4. Tougher Timing Requirements
The regulations significantly shorten the time frame within which a business must act on consumer requests under the CCPA. For instance, the CCPA requires that a business respond to a consumer’s request to know or request to delete within 45 days, but the regulations stipulate that the business must confirm receipt of the consumer’s request within 10 business days — requiring the business to act much more quickly upon receiving such requests. The regulations also require that the business provide specific details in that confirmation of receipt, including a general description of the business’s process for verifying that the person making the request to know or request to delete is actually the consumer he or she claims to be (or an authorized agent of that consumer) and when the consumer should expect a response.
With respect to a consumer’s request to opt out of the sale of his or her PI, the regulations require a business to comply within 15 business days of receipt.
5. New Record-Keeping Requirements
The regulations also create new record-keeping requirements. Under the regulations, a business must maintain records of consumer requests made pursuant to the CCPA and how the business responded to these requests for at least 24 months. The regulations further specify that the business may not use the information contained in the records for any other purposes, subject to limited exceptions.
Next Steps and Takeaways
As of the time of this writing, the regulations are under a procedural review by California’s Office of Administrative Law (OAL).
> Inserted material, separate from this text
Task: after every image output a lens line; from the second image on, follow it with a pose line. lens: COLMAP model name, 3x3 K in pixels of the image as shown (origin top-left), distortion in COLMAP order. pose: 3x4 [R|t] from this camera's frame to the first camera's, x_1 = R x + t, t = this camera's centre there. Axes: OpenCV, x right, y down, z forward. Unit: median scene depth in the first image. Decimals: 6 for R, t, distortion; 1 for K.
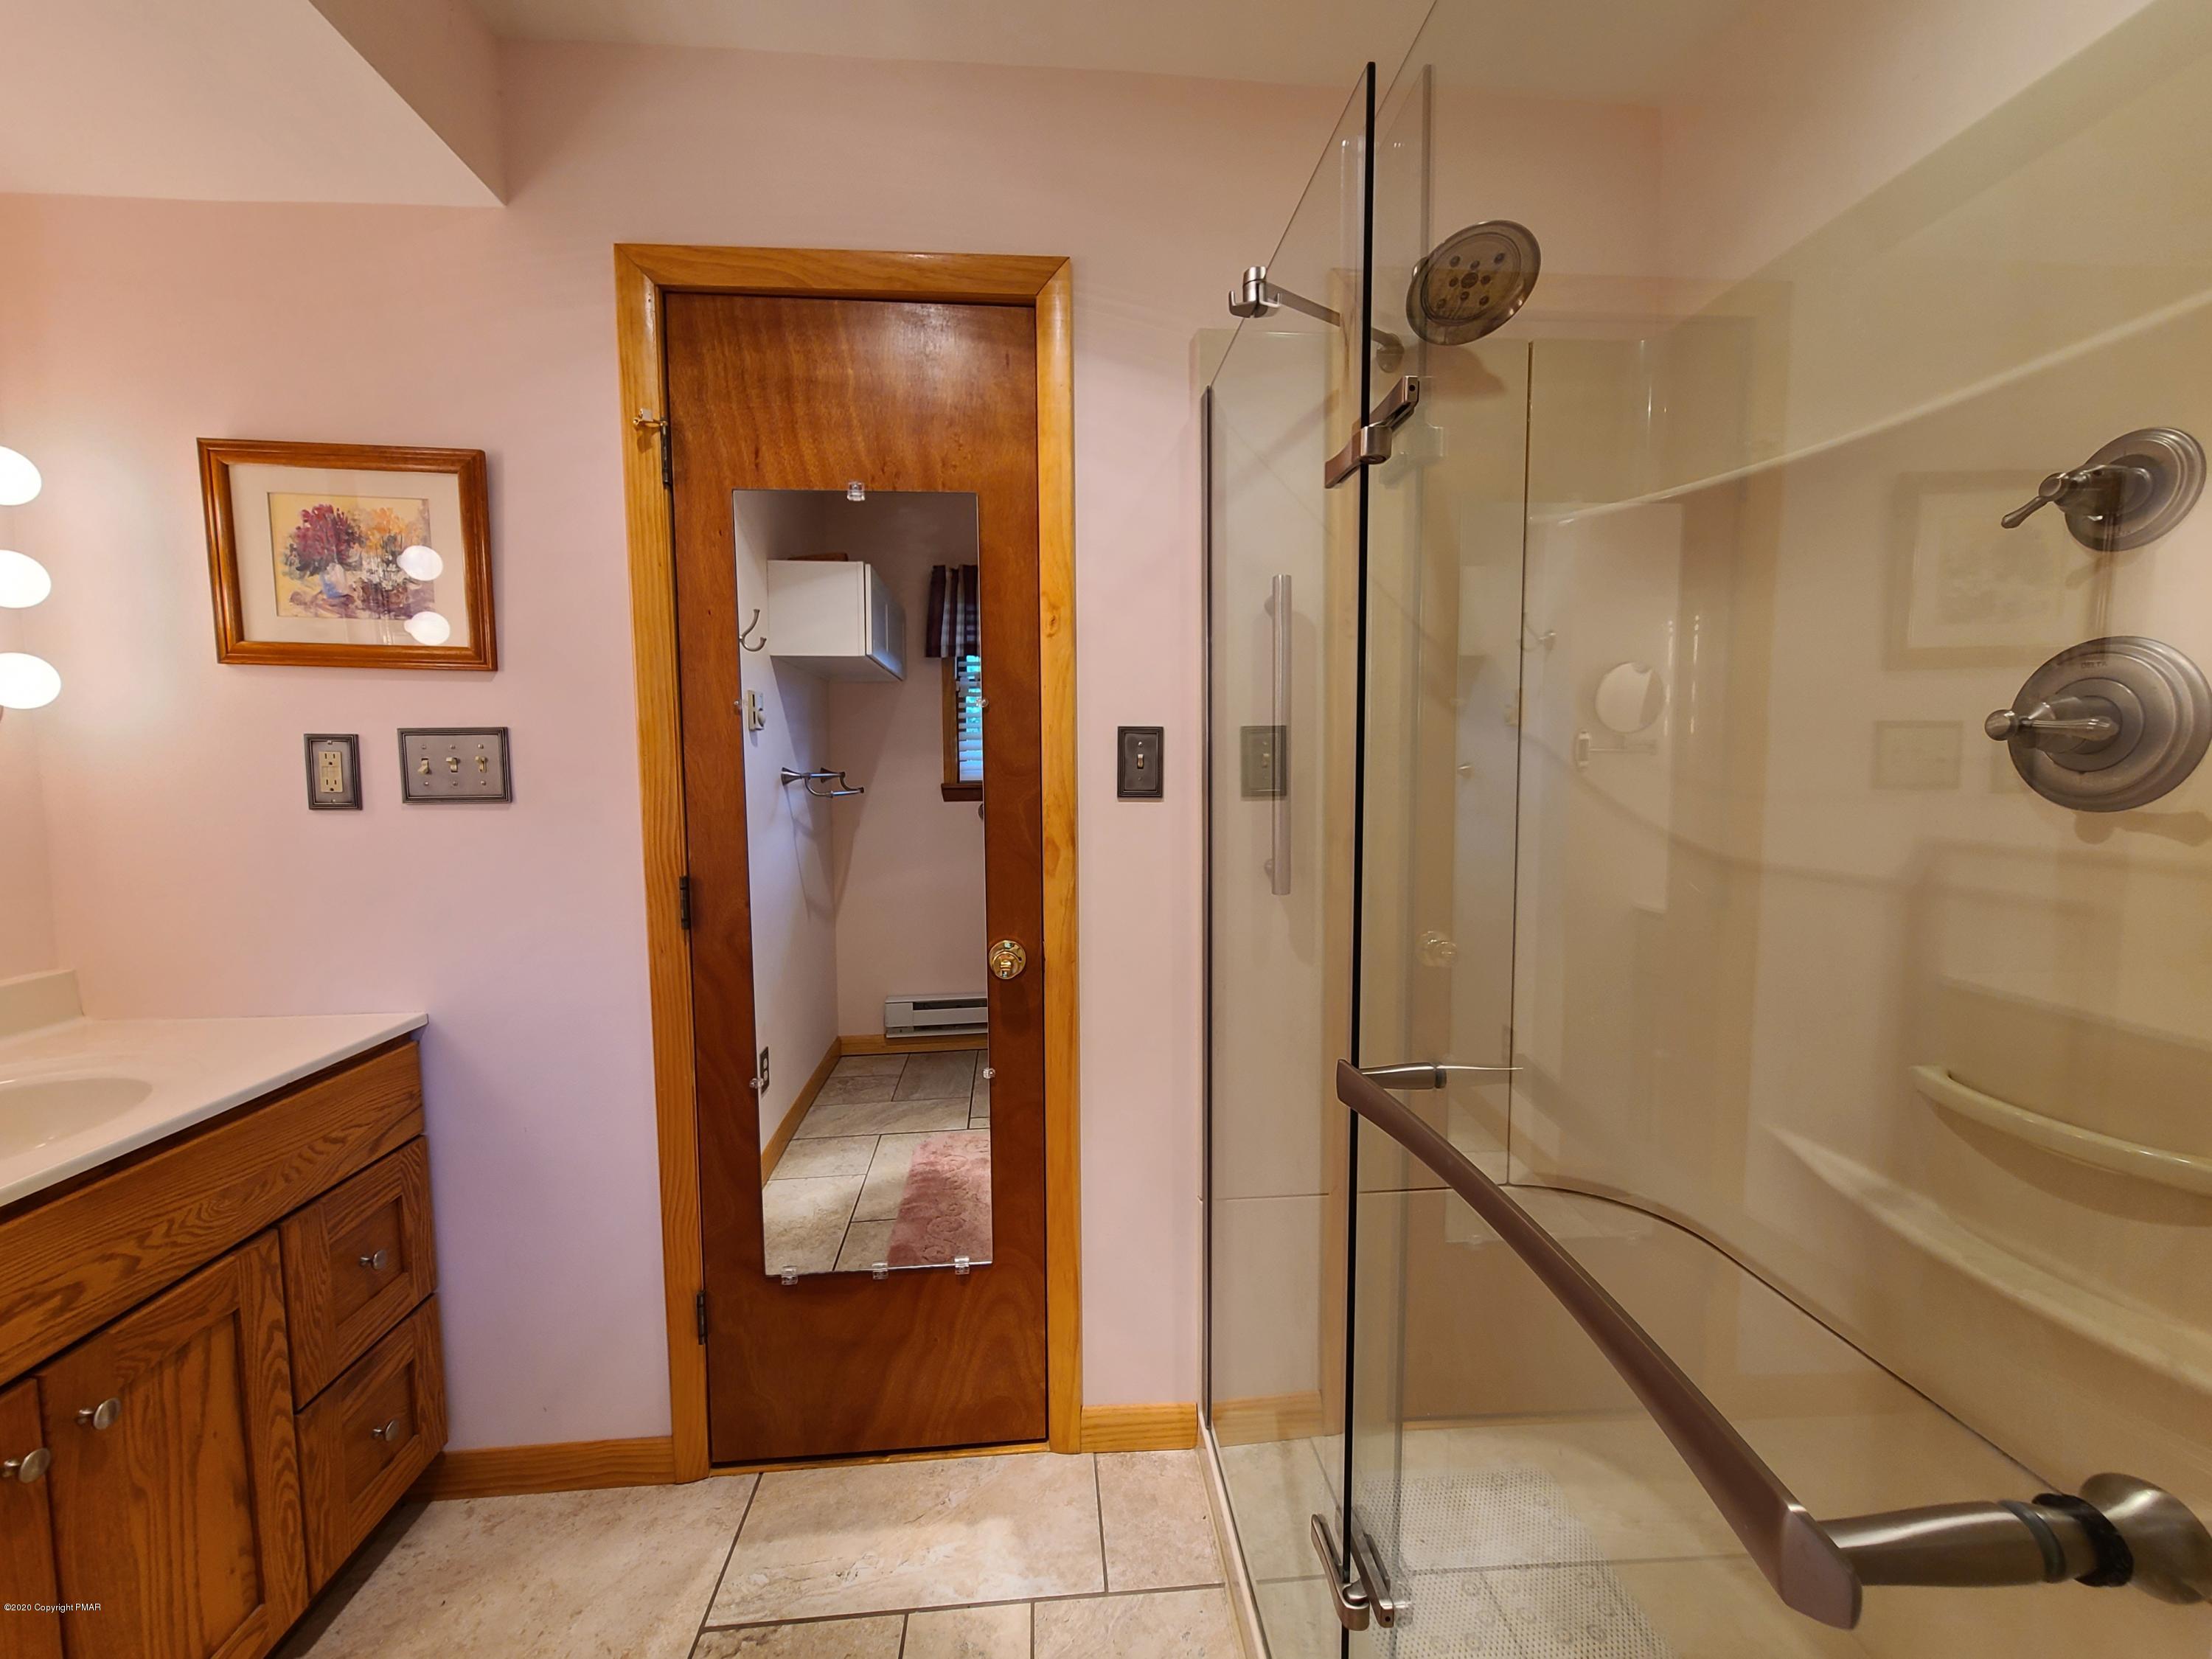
lens RADIAL K [[1024.6, 0, 1113.4], [0, 1024.6, 842.3], [0, 0, 1]] dist [-0.003370, 0.000354]
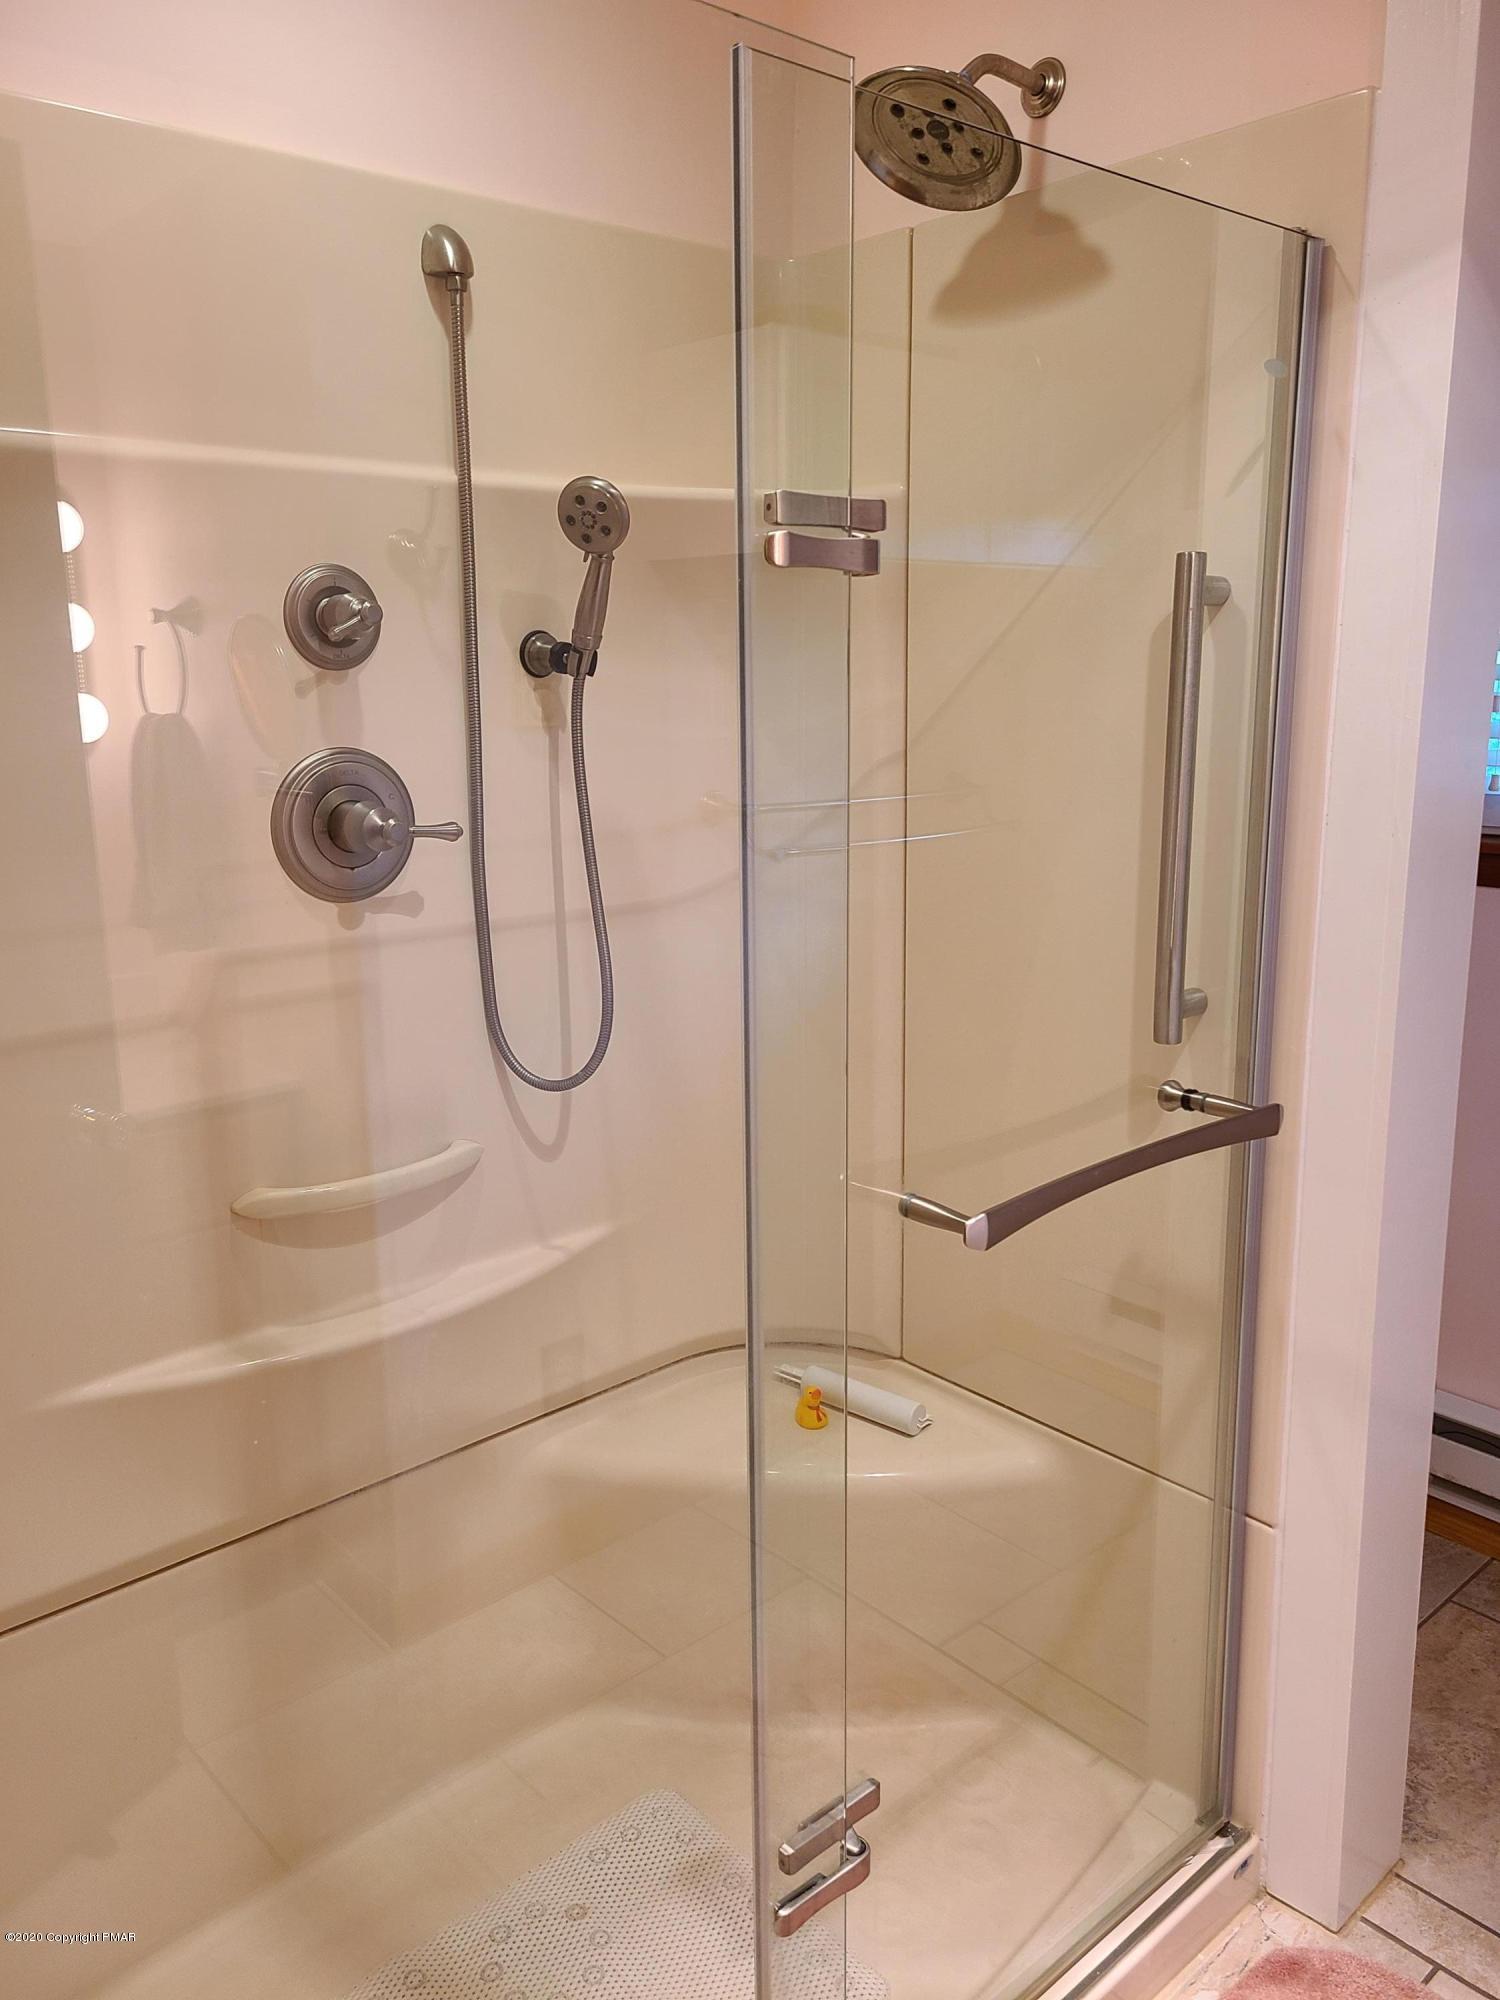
lens RADIAL K [[1485.3, 0, 750.0], [0, 1485.3, 1000.0], [0, 0, 1]] dist [0.061641, -0.058611]
pose [[-0.589926, -0.148482, 0.793687, -0.614207], [0.085132, 0.966031, 0.244000, -0.284015], [-0.802957, 0.211510, -0.557247, 1.552957]]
The OAL typically has 30 business days to review proposed regulations, but this period has been extended by an additional 60 calendar days, by executive order, due to the COVID-19 pandemic.
Regulations approved by OAL are filed with the California Secretary of State and become effective on whichever one of four quarterly dates (January 1, April 1, July 1 or October 1) follows the filing. However, the AG has asked the OAL to expedite its review and approval of the regulations within the initial 30 business-day period and make the regulations take effect on the date on which they are filed with the Secretary of State.
It is too early to predict when the regulations may be approved and effective, but the AG has made it clear that his office intends to start enforcing the CCPA on July 1, 2020, as scheduled. As a result, businesses subject to the CCPA should ensure that they are ready for the July 1 enforcement date and should take particular note of the new risks and requirements that will arise under the regulations.